START RECORDED DATA

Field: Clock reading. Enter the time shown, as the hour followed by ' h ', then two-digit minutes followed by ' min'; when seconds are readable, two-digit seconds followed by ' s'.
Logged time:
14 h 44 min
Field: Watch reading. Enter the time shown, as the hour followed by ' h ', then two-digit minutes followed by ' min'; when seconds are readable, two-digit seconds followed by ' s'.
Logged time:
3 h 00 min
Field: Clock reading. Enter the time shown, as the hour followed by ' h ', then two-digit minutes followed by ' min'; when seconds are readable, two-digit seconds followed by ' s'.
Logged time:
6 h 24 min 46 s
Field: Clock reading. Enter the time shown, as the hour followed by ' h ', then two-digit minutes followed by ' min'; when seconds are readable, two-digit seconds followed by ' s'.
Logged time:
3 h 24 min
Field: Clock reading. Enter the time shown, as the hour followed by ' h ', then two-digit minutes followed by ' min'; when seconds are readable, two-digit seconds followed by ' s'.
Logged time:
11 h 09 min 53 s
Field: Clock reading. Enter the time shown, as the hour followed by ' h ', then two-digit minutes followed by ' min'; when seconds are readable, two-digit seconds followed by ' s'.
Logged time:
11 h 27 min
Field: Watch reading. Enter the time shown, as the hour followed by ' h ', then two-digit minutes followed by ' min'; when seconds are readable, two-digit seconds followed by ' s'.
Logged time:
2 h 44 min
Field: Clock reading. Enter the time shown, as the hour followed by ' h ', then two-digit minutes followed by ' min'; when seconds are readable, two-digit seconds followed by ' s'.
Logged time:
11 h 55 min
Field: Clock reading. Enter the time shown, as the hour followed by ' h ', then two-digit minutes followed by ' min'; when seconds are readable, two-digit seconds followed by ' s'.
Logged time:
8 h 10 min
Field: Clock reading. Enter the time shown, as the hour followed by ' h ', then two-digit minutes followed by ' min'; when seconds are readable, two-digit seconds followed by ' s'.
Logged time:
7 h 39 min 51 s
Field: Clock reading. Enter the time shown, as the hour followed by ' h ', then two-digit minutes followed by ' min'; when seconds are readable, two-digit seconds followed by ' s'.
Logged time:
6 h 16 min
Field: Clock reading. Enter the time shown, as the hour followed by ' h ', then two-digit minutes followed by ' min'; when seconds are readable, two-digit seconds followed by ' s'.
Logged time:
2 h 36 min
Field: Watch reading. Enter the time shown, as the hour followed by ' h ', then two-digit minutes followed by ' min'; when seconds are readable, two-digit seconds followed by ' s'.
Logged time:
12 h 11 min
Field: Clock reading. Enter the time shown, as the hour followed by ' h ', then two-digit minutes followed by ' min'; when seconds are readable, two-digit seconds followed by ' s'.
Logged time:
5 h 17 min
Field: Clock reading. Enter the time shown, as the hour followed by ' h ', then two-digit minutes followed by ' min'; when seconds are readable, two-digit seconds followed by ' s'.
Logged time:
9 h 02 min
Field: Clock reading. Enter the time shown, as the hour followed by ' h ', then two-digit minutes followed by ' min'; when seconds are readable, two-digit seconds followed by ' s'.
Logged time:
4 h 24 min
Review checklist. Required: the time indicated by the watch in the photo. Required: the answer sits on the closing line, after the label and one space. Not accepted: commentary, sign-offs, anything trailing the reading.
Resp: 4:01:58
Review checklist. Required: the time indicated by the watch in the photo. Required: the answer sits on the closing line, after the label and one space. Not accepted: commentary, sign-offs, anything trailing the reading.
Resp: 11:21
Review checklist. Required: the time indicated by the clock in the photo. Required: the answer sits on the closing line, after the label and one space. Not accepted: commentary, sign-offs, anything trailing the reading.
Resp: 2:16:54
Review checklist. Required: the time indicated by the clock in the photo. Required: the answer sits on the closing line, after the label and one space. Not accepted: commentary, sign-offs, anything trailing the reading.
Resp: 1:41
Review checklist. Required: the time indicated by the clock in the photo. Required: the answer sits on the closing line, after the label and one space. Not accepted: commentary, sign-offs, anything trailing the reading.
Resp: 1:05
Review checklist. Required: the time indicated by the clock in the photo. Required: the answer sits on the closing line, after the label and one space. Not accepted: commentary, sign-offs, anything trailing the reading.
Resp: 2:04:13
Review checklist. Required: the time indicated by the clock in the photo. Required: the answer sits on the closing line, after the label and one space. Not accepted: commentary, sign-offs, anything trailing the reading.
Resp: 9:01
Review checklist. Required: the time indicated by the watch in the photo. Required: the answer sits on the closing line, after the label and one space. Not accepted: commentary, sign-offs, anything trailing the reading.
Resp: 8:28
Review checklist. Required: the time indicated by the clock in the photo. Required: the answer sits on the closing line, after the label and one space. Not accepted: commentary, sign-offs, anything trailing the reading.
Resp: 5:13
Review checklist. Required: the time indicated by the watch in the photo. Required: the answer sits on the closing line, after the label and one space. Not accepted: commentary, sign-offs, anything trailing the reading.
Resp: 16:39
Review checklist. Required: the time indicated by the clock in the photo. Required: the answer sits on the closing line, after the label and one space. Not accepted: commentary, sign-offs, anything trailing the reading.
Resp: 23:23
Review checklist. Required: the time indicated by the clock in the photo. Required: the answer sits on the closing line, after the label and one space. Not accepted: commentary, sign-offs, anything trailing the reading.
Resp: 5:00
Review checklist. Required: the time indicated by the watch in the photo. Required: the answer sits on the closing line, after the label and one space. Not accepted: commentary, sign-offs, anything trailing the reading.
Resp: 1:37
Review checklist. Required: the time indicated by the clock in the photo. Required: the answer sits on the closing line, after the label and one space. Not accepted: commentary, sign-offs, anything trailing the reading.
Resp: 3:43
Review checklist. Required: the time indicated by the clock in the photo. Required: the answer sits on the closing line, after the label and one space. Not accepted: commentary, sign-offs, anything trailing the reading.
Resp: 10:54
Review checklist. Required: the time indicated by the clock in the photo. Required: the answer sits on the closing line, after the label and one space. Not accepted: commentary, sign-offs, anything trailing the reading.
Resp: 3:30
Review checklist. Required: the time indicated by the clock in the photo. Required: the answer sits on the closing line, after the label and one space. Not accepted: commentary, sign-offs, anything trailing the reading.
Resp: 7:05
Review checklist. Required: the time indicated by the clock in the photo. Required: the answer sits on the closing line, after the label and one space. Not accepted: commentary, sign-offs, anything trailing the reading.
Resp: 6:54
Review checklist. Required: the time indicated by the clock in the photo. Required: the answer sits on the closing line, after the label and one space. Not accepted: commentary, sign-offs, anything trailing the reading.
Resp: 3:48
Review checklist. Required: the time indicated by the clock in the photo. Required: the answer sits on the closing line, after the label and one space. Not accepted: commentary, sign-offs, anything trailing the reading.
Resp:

END RECORDED DATA

INSTRUCTIONS TO FOLLOW
Copy every one of the records above word for word.

RESULT
Field: Clock reading. Enter the time shown, as the hour followed by ' h ', then two-digit minutes followed by ' min'; when seconds are readable, two-digit seconds followed by ' s'.
Logged time:
14 h 44 min
Field: Watch reading. Enter the time shown, as the hour followed by ' h ', then two-digit minutes followed by ' min'; when seconds are readable, two-digit seconds followed by ' s'.
Logged time:
3 h 00 min
Field: Clock reading. Enter the time shown, as the hour followed by ' h ', then two-digit minutes followed by ' min'; when seconds are readable, two-digit seconds followed by ' s'.
Logged time:
6 h 24 min 46 s
Field: Clock reading. Enter the time shown, as the hour followed by ' h ', then two-digit minutes followed by ' min'; when seconds are readable, two-digit seconds followed by ' s'.
Logged time:
3 h 24 min
Field: Clock reading. Enter the time shown, as the hour followed by ' h ', then two-digit minutes followed by ' min'; when seconds are readable, two-digit seconds followed by ' s'.
Logged time:
11 h 09 min 53 s
Field: Clock reading. Enter the time shown, as the hour followed by ' h ', then two-digit minutes followed by ' min'; when seconds are readable, two-digit seconds followed by ' s'.
Logged time:
11 h 27 min
Field: Watch reading. Enter the time shown, as the hour followed by ' h ', then two-digit minutes followed by ' min'; when seconds are readable, two-digit seconds followed by ' s'.
Logged time:
2 h 44 min
Field: Clock reading. Enter the time shown, as the hour followed by ' h ', then two-digit minutes followed by ' min'; when seconds are readable, two-digit seconds followed by ' s'.
Logged time:
11 h 55 min
Field: Clock reading. Enter the time shown, as the hour followed by ' h ', then two-digit minutes followed by ' min'; when seconds are readable, two-digit seconds followed by ' s'.
Logged time:
8 h 10 min
Field: Clock reading. Enter the time shown, as the hour followed by ' h ', then two-digit minutes followed by ' min'; when seconds are readable, two-digit seconds followed by ' s'.
Logged time:
7 h 39 min 51 s
Field: Clock reading. Enter the time shown, as the hour followed by ' h ', then two-digit minutes followed by ' min'; when seconds are readable, two-digit seconds followed by ' s'.
Logged time:
6 h 16 min
Field: Clock reading. Enter the time shown, as the hour followed by ' h ', then two-digit minutes followed by ' min'; when seconds are readable, two-digit seconds followed by ' s'.
Logged time:
2 h 36 min
Field: Watch reading. Enter the time shown, as the hour followed by ' h ', then two-digit minutes followed by ' min'; when seconds are readable, two-digit seconds followed by ' s'.
Logged time:
12 h 11 min
Field: Clock reading. Enter the time shown, as the hour followed by ' h ', then two-digit minutes followed by ' min'; when seconds are readable, two-digit seconds followed by ' s'.
Logged time:
5 h 17 min
Field: Clock reading. Enter the time shown, as the hour followed by ' h ', then two-digit minutes followed by ' min'; when seconds are readable, two-digit seconds followed by ' s'.
Logged time:
9 h 02 min
Field: Clock reading. Enter the time shown, as the hour followed by ' h ', then two-digit minutes followed by ' min'; when seconds are readable, two-digit seconds followed by ' s'.
Logged time:
4 h 24 min
Review checklist. Required: the time indicated by the watch in the photo. Required: the answer sits on the closing line, after the label and one space. Not accepted: commentary, sign-offs, anything trailing the reading.
Resp: 4:01:58
Review checklist. Required: the time indicated by the watch in the photo. Required: the answer sits on the closing line, after the label and one space. Not accepted: commentary, sign-offs, anything trailing the reading.
Resp: 11:21
Review checklist. Required: the time indicated by the clock in the photo. Required: the answer sits on the closing line, after the label and one space. Not accepted: commentary, sign-offs, anything trailing the reading.
Resp: 2:16:54
Review checklist. Required: the time indicated by the clock in the photo. Required: the answer sits on the closing line, after the label and one space. Not accepted: commentary, sign-offs, anything trailing the reading.
Resp: 1:41
Review checklist. Required: the time indicated by the clock in the photo. Required: the answer sits on the closing line, after the label and one space. Not accepted: commentary, sign-offs, anything trailing the reading.
Resp: 1:05
Review checklist. Required: the time indicated by the clock in the photo. Required: the answer sits on the closing line, after the label and one space. Not accepted: commentary, sign-offs, anything trailing the reading.
Resp: 2:04:13
Review checklist. Required: the time indicated by the clock in the photo. Required: the answer sits on the closing line, after the label and one space. Not accepted: commentary, sign-offs, anything trailing the reading.
Resp: 9:01
Review checklist. Required: the time indicated by the watch in the photo. Required: the answer sits on the closing line, after the label and one space. Not accepted: commentary, sign-offs, anything trailing the reading.
Resp: 8:28
Review checklist. Required: the time indicated by the clock in the photo. Required: the answer sits on the closing line, after the label and one space. Not accepted: commentary, sign-offs, anything trailing the reading.
Resp: 5:13
Review checklist. Required: the time indicated by the watch in the photo. Required: the answer sits on the closing line, after the label and one space. Not accepted: commentary, sign-offs, anything trailing the reading.
Resp: 16:39
Review checklist. Required: the time indicated by the clock in the photo. Required: the answer sits on the closing line, after the label and one space. Not accepted: commentary, sign-offs, anything trailing the reading.
Resp: 23:23
Review checklist. Required: the time indicated by the clock in the photo. Required: the answer sits on the closing line, after the label and one space. Not accepted: commentary, sign-offs, anything trailing the reading.
Resp: 5:00
Review checklist. Required: the time indicated by the watch in the photo. Required: the answer sits on the closing line, after the label and one space. Not accepted: commentary, sign-offs, anything trailing the reading.
Resp: 1:37
Review checklist. Required: the time indicated by the clock in the photo. Required: the answer sits on the closing line, after the label and one space. Not accepted: commentary, sign-offs, anything trailing the reading.
Resp: 3:43
Review checklist. Required: the time indicated by the clock in the photo. Required: the answer sits on the closing line, after the label and one space. Not accepted: commentary, sign-offs, anything trailing the reading.
Resp: 10:54
Review checklist. Required: the time indicated by the clock in the photo. Required: the answer sits on the closing line, after the label and one space. Not accepted: commentary, sign-offs, anything trailing the reading.
Resp: 3:30
Review checklist. Required: the time indicated by the clock in the photo. Required: the answer sits on the closing line, after the label and one space. Not accepted: commentary, sign-offs, anything trailing the reading.
Resp: 7:05
Review checklist. Required: the time indicated by the clock in the photo. Required: the answer sits on the closing line, after the label and one space. Not accepted: commentary, sign-offs, anything trailing the reading.
Resp: 6:54
Review checklist. Required: the time indicated by the clock in the photo. Required: the answer sits on the closing line, after the label and one space. Not accepted: commentary, sign-offs, anything trailing the reading.
Resp: 3:48
Review checklist. Required: the time indicated by the clock in the photo. Required: the answer sits on the closing line, after the label and one space. Not accepted: commentary, sign-offs, anything trailing the reading.
Resp:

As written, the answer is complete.